- _Data provided_
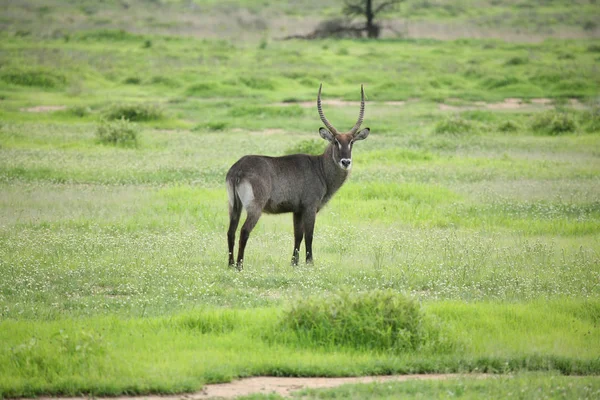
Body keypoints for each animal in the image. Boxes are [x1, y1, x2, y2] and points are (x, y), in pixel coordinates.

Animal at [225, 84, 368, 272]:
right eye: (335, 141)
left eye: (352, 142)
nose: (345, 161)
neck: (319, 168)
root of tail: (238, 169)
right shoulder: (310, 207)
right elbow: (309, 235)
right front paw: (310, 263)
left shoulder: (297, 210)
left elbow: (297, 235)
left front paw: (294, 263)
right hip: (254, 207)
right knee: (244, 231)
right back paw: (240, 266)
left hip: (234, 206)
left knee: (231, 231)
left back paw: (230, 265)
==
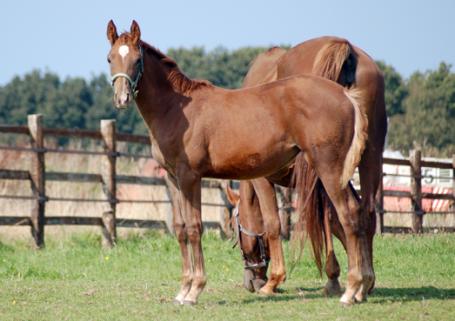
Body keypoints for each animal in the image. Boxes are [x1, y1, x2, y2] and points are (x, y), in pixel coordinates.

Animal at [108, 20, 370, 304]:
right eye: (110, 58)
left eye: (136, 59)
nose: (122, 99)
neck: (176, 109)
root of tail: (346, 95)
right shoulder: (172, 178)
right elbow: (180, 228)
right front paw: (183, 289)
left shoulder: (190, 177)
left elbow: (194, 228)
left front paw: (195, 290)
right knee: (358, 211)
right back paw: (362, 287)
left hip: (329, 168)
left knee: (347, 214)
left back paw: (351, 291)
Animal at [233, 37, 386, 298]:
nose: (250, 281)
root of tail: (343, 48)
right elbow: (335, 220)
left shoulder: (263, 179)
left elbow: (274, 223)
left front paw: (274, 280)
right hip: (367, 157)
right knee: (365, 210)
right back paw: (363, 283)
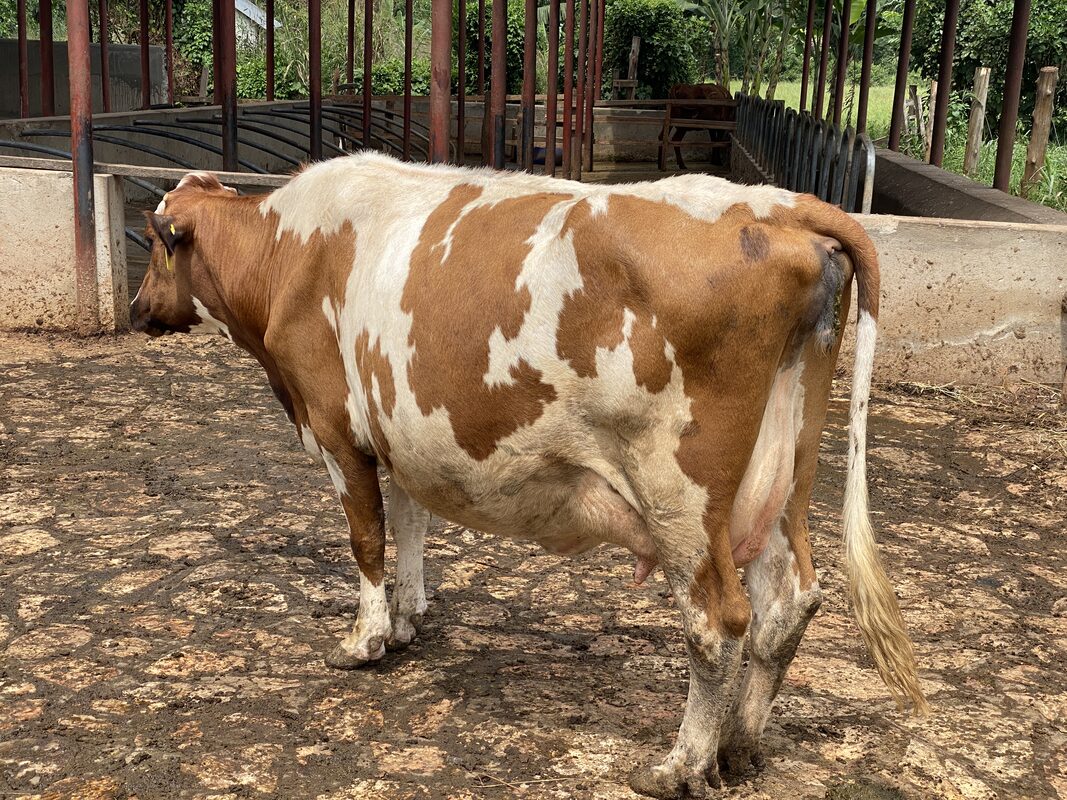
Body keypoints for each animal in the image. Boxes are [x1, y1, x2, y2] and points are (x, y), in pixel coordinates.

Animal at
---
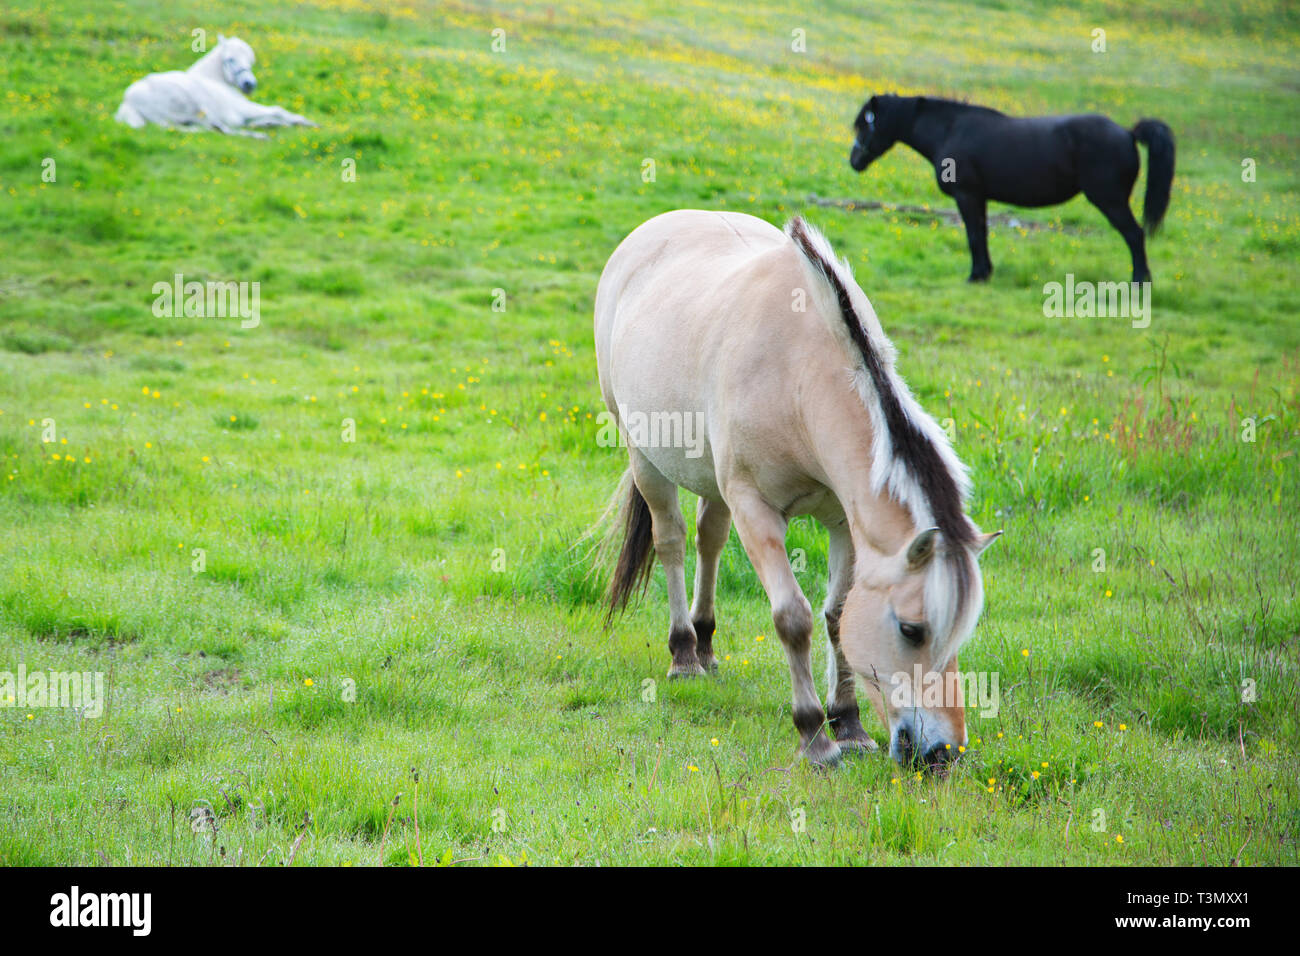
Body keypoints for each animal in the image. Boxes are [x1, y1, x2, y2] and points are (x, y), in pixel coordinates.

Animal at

- _Task to complete_
When you reach the line with "left front paw: (294, 263)" in the records above, start writing out lines exactly, and stop once the line with "left back paw: (230, 265)" has been written; include nothing else.

- _Answer section_
left front paw: (294, 263)
right hip: (254, 207)
right knee: (244, 231)
right back paw: (240, 266)
left hip: (234, 206)
left knee: (231, 231)
left back paw: (230, 265)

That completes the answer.